The jurisdictional dispute focussed on the second and third elements that there was a “body of federal law” based on “a law of Canada.”  SATA acknowledged that the Montreal Convention is part of Canadian federal law by virtue of the Carriage by Air Act and that the Federal Court has jurisdiction to hear carriage by air disputes.  However, the claim must be founded on the Montreal Convention.  In Thibodeau v. Air Canada, the Supreme Court of Canada held that the Montreal Convention provides the exclusive recourse against airlines for various types of claims arising in the course of international carriage by air.  SATA argued that the Plaintiff’s claim did not respect the exclusivity principle.  Further SATA said that the claim was based on contract and EU261, and that any federal law related to the claim was merely a bystander.  The Court agreed.  The claim did not rely on Article 19 of the Montreal Convention which does relate to delays.  Rather, the Plaintiff sought damages for breach of contract, in that SATA breached its tariff and did not pay compensation under EU261.

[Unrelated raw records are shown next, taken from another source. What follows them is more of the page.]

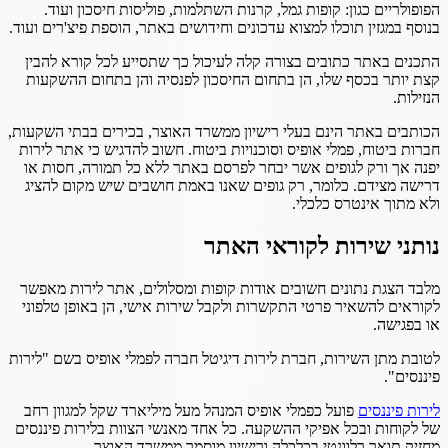
הפופולריים כגון: קופות גמל, קרנות השתלמות, פוליסות חיסכון ועוד.
בנוסף במגזין תוכלו למצוא עדכונים וחידושים באתר, הוספת פיצ'רים ועוד.
התכנים באתר כתובים בצורה קלה לעיכול כך שתסייע לכל קורא להבין
קצת יותר בכסף שלו, הן בתחום החיסכון לפנסיה והן בתחום ההשקעות
הנזילות.
הכותבים באתר הינם בעלי רישיון ממשרד האוצר, בכירים בבתי השקעות,
חברות ביטוח, פמלי אופיס וסוכנויות ביטוח. חשוב להדגיש כי אתר לירות
יפנה אך ורק לגופים אשר יבחר לפרסם באתר ללא כל תמורה, חסות או
דרישה מצידם. כלומר, רק גופים שאנו באמת חושבים שיש מקום להציג
ולא מתוך אינטרס כלכלי.
נותני שירות לקוראי האתר
מלבד הצגת נתונים חשובים אודות קופות ומסלולים, אתר לירות מאפשר
לקוראים להשאיר פרטי התקשרות ולקבל שירות אישי, הן באופן טלפוני
או בפגישה.
לטובת מתן השירות, חברת לירות דיגיטל חברה לפמלי אופיס בשם "לירות
פיננסים".
לירות פיננסים
פועל כפמלי אופיס המנהל מעל מיליארד שקל למגוון רחב
של לקוחות ובכל אפיקי ההשקעה. כל אחד מאנשי הצוות בלירות פיננסים
מחזיק תואר רלוונטי בכלכלה ורישיון מוסמך ממשרד האוצר.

The Court held that it was plain and obvious that the source of the Defendant’s alleged liability did not arise out of the Carriage by Air Act or any other Canadian law. Rather, it related to contract law and EU261, not federal law. The Court found that there was no body of federal law “essential to the disposition of the case and which nourishes the statutory grant of jurisdiction” and therefore it was plain and obvious that there was no cause of action.  As there was no reason to suggest that the Plaintiff could improve her case by amending the pleadings, the Court granted the Defendant’s motion to strike the claim. The court reaffirmed another recent decision of the Federal Court, limiting the jurisdictional authority of the Federal Court to consider and adjudicate upon aviation matters (see our previous blog post here).

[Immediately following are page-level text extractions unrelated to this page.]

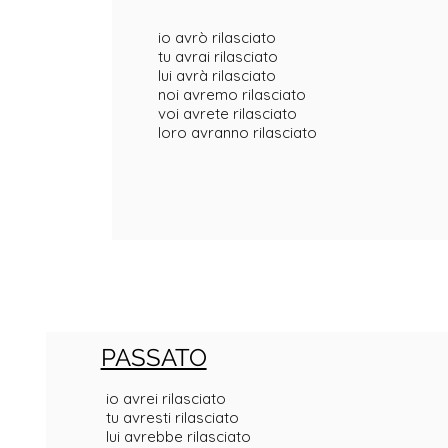
io avrò rilasciato
tu avrai rilasciato
lui avrà rilasciato
noi avremo rilasciato
voi avrete rilasciato
loro avranno rilasciato
PASSATO
io avrei rilasciato
tu avresti rilasciato
lui avrebbe rilasciato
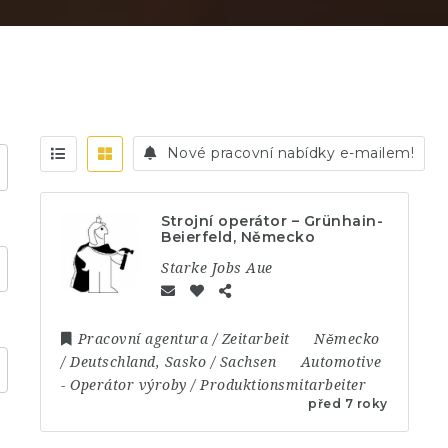
Nové pracovní nabídky e-mailem!
Strojní operátor – Grünhain-
Beierfeld, Německo
Starke Jobs Aue
Pracovní agentura / Zeitarbeit
Německo
/ Deutschland
,
Sasko / Sachsen
Automotive
-
Operátor výroby / Produktionsmitarbeiter
před 7 roky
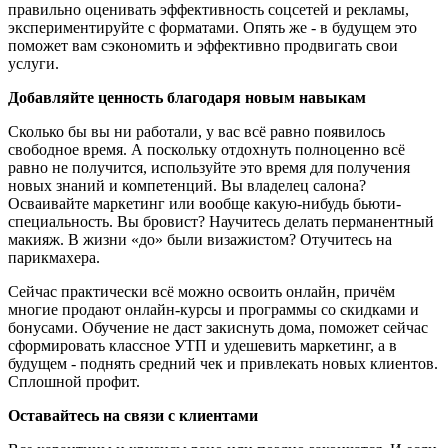
правильно оценивать эффективность соцсетей и рекламы,
экспериментируйте с форматами. Опять же - в будущем это
поможет вам сэкономить и эффективно продвигать свои
услуги.
Добавляйте ценность благодаря новым навыкам
Сколько бы вы ни работали, у вас всё равно появилось
свободное время. А поскольку отдохнуть полноценно всё
равно не получится, используйте это время для получения
новых знаний и компетенций. Вы владелец салона?
Осваивайте маркетинг или вообще какую-нибудь бьюти-
специальность. Вы бровист? Научитесь делать перманентный
макияж. В жизни «до» были визажистом? Отучитесь на
парикмахера.
Сейчас практически всё можно освоить онлайн, причём
многие продают онлайн-курсы и программы со скидками и
бонусами. Обучение не даст закиснуть дома, поможет сейчас
сформировать классное УТП и удешевить маркетинг, а в
будущем - поднять средний чек и привлекать новых клиентов.
Сплошной профит.
Оставайтесь на связи с клиентами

The Court held that even if that finding was incorrect, it was plain and obvious that the claim had no prospect of success. Article 29 of the Montreal Convention provides that “any action for damages, however founded” may be only be brought “subject to the conditions and such limits of liability as are set out in this Convention”. Further, it provides that non-compensatory damages should not be recoverable. Article 19 of the Montreal Convention imposes liability on a carrier for damage occasioned by delay, but the Plaintiff did not allege that she sustained any damages, occasioned by delay or otherwise.

In the circumstances the Court granted the motion to strike the claim for failing to disclose a reasonable cause of action. Nevertheless, if that determination was wrong, the Court went on to consider whether the Plaintiff met the required conditions set out in the Federal Court Rules in order to certify a class proceeding.  The Court considered whether:

  1. The pleadings disclose a reasonable cause of action;
  2. There is an identifiable class of two or more persons;
  3. The claims of the class members raise common questions of law or fact;
  4. A class proceeding is the preferable procedure; and
  5. There is a representative plaintiff.

Although the Court found that most of the conditions may have been met, not all were.  Not all claims raised common issues among the proposed class members and the Court was not satisfied that a class action would be preferable to the informal facilitation process and formal adjudicative process offered by the Canadian Transport Agency (“CTA”).  The Court noted that the CTA is an independent, quasi-judicial tribunal which makes decisions on a wide range of aviation matters.  It has considerable power, including the authority to examine and interpret SATA’s tariff.  Where it determines that a carrier has not properly applied its tariff, the CTA has the power to order a carrier to take corrective measures and/or pay compensation to passengers.

The Court concluded by confirming that the Defendant’s motion to strike for want of jurisdiction was granted and the action was dismissed. The Plaintiff’s application to certify a class action was dismissed as she had failed to meet the burden of establishing all 5 criteria for certification.